Le slot ormai non sono soltanto nei bar e in tabaccheria, “perché le trovi anche in latteria, in erboristeria, dal benzinaio“. Feder ha avviato la campagna No Slot, affinché i baristi lasciano il gioco d’azzardo fuori dalla porta. Un obiettivo per il quale il Comune di Pavia ha stanziato 20mila euro, mille a testa per chi toglie gli apparecchi dal locale. Una cifra che, però, “per molti esercenti è bassa – dice Feder”. Al questionario sottoposto ai gestori per sondare l’interesse della proposta, hanno risposto in 77 (su 136) e il 74 per cento di loro vorrebbe almeno 4mila euro. Soltanto il 18 per cento, invece, ritiene giusto il compenso proposto dall’amministrazione locale.

Ma per alcuni giocatori c’è dell’altro. “Tanti gestori vogliono tenere le slot perché, quando chiudono il bar, si attaccano alla macchinetta – spiegano – Tra loro ci sono molti ludopatici”. E se i clienti sono ancora dentro quando la serranda si abbassa, “nessuno li va a staccare dalla slot”. Ma l’incentivo del Comune, come spiega Pasquale Cannella, che nel suo bar ha eliminato le slot “è segno del cortocircuito dello Stato”. Che offre soldi agli esercenti per eliminare le macchinette, ma allo stesso tempo le usa per battere cassa e incassare miliardi di euro.

Rabbia contro lo Stato – La Casa del giovane si occupa anche di prevenzione e nelle scuole spiega ai ragazzi cos’è la ludopatia. “Pavia è la piccola Las Vegas d’Italia.
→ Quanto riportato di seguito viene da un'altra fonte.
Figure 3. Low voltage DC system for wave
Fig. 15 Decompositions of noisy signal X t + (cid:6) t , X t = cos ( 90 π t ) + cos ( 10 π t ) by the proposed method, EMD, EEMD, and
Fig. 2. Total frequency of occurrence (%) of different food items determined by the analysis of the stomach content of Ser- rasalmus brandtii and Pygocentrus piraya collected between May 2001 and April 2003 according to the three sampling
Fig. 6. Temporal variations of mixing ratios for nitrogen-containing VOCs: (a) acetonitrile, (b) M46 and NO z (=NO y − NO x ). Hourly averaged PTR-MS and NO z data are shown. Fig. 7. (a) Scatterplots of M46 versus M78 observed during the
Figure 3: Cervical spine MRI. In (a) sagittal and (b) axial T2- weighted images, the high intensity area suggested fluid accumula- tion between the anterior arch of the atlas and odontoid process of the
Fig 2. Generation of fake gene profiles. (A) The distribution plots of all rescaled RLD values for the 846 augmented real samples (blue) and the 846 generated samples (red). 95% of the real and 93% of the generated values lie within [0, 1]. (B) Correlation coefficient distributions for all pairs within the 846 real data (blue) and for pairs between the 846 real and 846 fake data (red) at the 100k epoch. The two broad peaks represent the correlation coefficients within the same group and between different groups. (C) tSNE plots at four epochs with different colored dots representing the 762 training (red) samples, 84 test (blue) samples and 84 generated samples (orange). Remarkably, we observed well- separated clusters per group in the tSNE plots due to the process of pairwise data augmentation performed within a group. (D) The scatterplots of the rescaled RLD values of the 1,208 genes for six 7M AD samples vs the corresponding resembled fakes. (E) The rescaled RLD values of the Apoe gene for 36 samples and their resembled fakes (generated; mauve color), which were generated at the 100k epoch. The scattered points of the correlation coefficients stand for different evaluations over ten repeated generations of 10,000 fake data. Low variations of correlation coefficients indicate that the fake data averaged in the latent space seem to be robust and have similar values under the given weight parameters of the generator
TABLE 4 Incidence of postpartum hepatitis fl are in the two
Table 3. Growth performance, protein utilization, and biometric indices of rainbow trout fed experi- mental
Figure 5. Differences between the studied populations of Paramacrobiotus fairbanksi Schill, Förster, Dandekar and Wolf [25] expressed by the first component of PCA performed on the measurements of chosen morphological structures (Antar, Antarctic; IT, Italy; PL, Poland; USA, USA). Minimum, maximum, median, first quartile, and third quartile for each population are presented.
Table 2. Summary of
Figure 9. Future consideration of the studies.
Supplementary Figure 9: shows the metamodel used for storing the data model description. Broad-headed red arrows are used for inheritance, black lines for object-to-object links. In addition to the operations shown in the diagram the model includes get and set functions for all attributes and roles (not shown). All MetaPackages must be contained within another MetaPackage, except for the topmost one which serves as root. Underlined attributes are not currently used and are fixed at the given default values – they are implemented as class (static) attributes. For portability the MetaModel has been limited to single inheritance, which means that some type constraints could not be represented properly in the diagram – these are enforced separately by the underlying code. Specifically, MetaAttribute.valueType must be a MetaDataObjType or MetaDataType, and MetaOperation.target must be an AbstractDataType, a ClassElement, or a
Ma la differenza è che se là si avvicinano con un bambino alla slot, arrestano i genitori”, precisa Feder. Non è così nel nostro Paese, dove “tra i minori e le macchine non c’è nessuna distanza. Sono al bar, in tabaccheria, nei centri commerciali”. Non solo: i suoni e i colori “ricalcano apposta quelli dei videogame e playstation“. Così aumenta anche il rischio per gli adolescenti. E “anche se dicono di avere meno di 18 anni, entrano nelle sale giochi senza problemi. Ci sono papà che prendono in braccio i figli piccoli per fargli spingere i pulsanti”. I ragazzi, continua lo psicologo, “vogliono sapere i sintomi, come possono accorgersi se un genitore gioca. Si chiedono perché le banche non facciano niente, perché non siano tempestive quando vedono i conti prosciugati”. Dall’altra parte, i giocatori puntano il dito contro lo Stato complice della loro dipendenza, “che non fa i controlli e che ci riduce così. Ci ruba i soldi, perché questi che finiscono nel gioco non fanno girare l’economia. La distruggono”. Stipendi riversati nelle slot, in pezzi da 500 o in monetine da un euro. Ma c’è chi gioca e sente che la vita scivola via. “Cosa ti toglie il gioco d’azzardo? Di solito, gli uomini dicono i soldi. Le donne, gli affetti. La verità? Che chi è qui si sente solo”.